Malakoffs: potentially addictive
These crispy fritters made with cheese, egg, white wine and Kirsch are not free from danger. Quite a few visitors have tasted one, ordered a couple more, then a couple more… the record is supposed to be twelve! The story goes that French-Swiss mercenaries brought the recipe home from the 19th-century Crimean War, perfecting it into today's delicacy.
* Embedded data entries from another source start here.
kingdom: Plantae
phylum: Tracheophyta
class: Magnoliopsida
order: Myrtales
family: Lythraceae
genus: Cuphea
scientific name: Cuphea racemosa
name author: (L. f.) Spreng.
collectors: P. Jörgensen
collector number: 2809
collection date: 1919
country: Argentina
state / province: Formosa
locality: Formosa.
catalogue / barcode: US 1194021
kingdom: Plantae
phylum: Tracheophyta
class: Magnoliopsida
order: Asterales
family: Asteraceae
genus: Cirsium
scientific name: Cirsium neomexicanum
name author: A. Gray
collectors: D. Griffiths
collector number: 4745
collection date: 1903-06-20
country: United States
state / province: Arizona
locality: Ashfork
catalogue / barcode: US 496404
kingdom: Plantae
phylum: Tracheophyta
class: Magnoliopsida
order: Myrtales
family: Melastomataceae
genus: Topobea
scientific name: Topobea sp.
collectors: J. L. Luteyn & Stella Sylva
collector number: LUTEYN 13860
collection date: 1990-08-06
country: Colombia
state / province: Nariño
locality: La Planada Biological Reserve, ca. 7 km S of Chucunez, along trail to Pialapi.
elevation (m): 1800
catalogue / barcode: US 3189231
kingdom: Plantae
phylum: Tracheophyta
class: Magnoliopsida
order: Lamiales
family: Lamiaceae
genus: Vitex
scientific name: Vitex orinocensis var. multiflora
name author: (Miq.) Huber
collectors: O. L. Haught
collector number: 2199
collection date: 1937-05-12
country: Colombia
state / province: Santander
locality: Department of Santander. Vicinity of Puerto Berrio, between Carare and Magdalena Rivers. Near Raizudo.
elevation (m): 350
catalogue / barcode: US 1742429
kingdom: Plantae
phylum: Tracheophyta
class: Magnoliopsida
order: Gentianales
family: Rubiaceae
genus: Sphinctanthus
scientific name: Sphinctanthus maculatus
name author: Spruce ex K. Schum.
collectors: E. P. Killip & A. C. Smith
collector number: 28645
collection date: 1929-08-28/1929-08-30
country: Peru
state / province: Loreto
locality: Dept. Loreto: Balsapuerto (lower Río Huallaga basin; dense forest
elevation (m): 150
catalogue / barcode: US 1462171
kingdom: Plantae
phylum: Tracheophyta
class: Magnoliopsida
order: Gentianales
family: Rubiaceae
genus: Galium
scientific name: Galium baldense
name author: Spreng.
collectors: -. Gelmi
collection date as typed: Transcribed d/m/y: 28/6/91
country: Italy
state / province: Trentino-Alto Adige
Cardon: a unique vegetable
The cardoon (French: "cardon") is a thistle-like vegetable cultivated in the Geneva Region and neighbouring canton Vaud. It tastes of artichoke and is popular especially during colder months baked in a gratin sauce (gratin de cardon). The cardoon was introduced in the 17th century by Huguenots who had fled to French-speaking Switzerland.
Gstaad sweets: seductive
Gstaad has a sweet tooth. The village confectioners offer an inspiring range of sweet temptations, from the celebrated "Saanen Gibeni" (chocolates filled with hazelnuts and hazelnut cream) to the "Gletschertüüfeleni" (chocolates filled with walnuts, almonds and chocolate cream) and to the Premium Ice Cream made from the finest Saanen cows' milk: too good to resist!